Amyloid-beta (Aβ) is produced from amyloid precursor protein (APP) primarily after APP is internalised by endocytosis and clathrin-mediated endocytic processes are altered in Alzheimer's disease (AD). There is also evidence that cholesterol and flotillin affect APP endocytosis. We hypothesised that endocytic protein expression would be altered in the brains of people with AD compared to non-diseased subjects which could be linked to increased Aβ generation. We compared protein expression in frontal cortex samples from men with AD compared to age-matched, non-diseased controls. Soluble and insoluble Aβ40 and Aβ42, the soluble Aβ42/Aβ40 ratio, βCTF, BACE1, presenilin-1 and the ratio of phosphorylated:total GSK3β were significantly increased while the insoluble Aβ42:Aβ40 ratio was significantly decreased in AD brains. Total and phosphorylated tau were markedly increased in AD brains. Significant increases in clathrin, AP2, PICALM isoform 4, Rab-5 and caveolin-1 and 2 were seen in AD brains but BIN1 was decreased. However, using immunohistochemistry, caveolin-1 and 2 were decreased. The results obtained here suggest an overall increase in endocytosis in the AD brain, explaining, at least in part, the increased production of Aβ during AD.

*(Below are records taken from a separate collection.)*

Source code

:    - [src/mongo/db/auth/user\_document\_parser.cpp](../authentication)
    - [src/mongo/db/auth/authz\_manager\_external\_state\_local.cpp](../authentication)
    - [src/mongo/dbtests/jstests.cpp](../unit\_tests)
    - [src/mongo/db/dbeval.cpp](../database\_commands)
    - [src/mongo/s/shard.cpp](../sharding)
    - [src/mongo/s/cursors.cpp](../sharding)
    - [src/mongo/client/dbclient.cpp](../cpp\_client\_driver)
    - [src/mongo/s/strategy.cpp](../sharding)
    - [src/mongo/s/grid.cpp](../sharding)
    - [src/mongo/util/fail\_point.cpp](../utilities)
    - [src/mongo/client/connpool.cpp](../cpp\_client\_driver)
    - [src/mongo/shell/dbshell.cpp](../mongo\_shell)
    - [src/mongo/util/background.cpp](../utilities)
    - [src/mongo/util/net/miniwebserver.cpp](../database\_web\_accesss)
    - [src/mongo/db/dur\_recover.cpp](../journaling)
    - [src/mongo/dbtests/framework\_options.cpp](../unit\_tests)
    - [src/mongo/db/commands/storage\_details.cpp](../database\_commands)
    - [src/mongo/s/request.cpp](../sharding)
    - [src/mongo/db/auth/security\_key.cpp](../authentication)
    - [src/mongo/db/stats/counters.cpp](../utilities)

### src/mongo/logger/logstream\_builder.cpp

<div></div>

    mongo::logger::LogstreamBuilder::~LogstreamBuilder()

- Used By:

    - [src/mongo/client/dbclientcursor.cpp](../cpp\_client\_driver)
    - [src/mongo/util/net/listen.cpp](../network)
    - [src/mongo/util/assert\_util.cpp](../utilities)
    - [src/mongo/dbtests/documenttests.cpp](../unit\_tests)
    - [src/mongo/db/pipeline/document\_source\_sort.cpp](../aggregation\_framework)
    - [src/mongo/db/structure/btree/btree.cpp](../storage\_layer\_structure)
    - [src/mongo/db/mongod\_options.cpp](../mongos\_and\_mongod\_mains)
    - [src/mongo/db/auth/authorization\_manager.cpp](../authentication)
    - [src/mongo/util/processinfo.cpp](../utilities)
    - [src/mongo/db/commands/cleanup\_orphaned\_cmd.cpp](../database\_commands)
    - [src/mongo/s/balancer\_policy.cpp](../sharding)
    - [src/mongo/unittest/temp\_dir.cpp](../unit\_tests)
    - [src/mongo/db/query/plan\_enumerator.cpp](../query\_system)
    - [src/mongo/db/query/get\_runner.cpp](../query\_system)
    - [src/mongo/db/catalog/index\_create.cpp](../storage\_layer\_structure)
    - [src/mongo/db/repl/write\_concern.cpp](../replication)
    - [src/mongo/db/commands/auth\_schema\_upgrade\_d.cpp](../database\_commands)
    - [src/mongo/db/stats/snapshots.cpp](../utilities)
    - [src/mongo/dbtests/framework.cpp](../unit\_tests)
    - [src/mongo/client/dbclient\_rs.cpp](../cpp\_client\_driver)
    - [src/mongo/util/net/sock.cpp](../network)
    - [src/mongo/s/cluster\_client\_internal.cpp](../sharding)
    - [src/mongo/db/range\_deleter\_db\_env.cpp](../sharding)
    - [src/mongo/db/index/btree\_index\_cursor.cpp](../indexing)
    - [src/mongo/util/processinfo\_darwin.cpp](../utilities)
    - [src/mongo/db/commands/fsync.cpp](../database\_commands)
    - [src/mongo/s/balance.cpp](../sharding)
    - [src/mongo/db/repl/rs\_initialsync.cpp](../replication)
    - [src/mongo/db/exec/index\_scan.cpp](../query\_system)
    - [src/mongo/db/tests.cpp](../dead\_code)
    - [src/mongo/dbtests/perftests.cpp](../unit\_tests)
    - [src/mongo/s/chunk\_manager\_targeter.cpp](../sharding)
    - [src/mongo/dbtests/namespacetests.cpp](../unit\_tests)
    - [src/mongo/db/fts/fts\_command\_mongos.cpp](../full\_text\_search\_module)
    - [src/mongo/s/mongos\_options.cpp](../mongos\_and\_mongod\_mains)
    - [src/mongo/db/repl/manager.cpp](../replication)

淀粉样蛋白β(Aβ)主要在淀粉样前体蛋白(APP)通过内吞作用内化后产生,且在阿尔茨海默病(AD)中网格蛋白介导的内吞过程会发生改变。也有证据表明胆固醇和小窝蛋白影响APP的内吞作用。我们推测,与非患病受试者相比,AD患者大脑中的内吞蛋白表达会发生改变,这可能与Aβ生成增加有关。我们比较了AD男性患者与年龄匹配的非患病对照者额叶皮质样本中的蛋白表达。在AD大脑中,可溶性和不可溶性Aβ40和Aβ42、可溶性Aβ42/Aβ40比值、β分泌酶裂解片段(βCTF)、β分泌酶1(BACE1)、早老素1以及磷酸化GSK3β与总GSK3β的比值均显著升高,而不可溶性Aβ42:Aβ40比值则显著降低。AD大脑中总tau蛋白和磷酸化tau蛋白均明显增加。在AD大脑中可见网格蛋白、衔接蛋白2(AP2)、磷脂酰肌醇结合网格蛋白装配蛋白亚型4(PICALM isoform 4)、小G蛋白Rab-5以及小窝蛋白-1和2显著增加,但桥联整合膜蛋白1(BIN1)减少。然而,通过免疫组织化学检测发现小窝蛋白-1和2减少。此处获得的结果表明AD大脑中的内吞作用总体增加,这至少部分解释了AD期间Aβ生成增加的原因。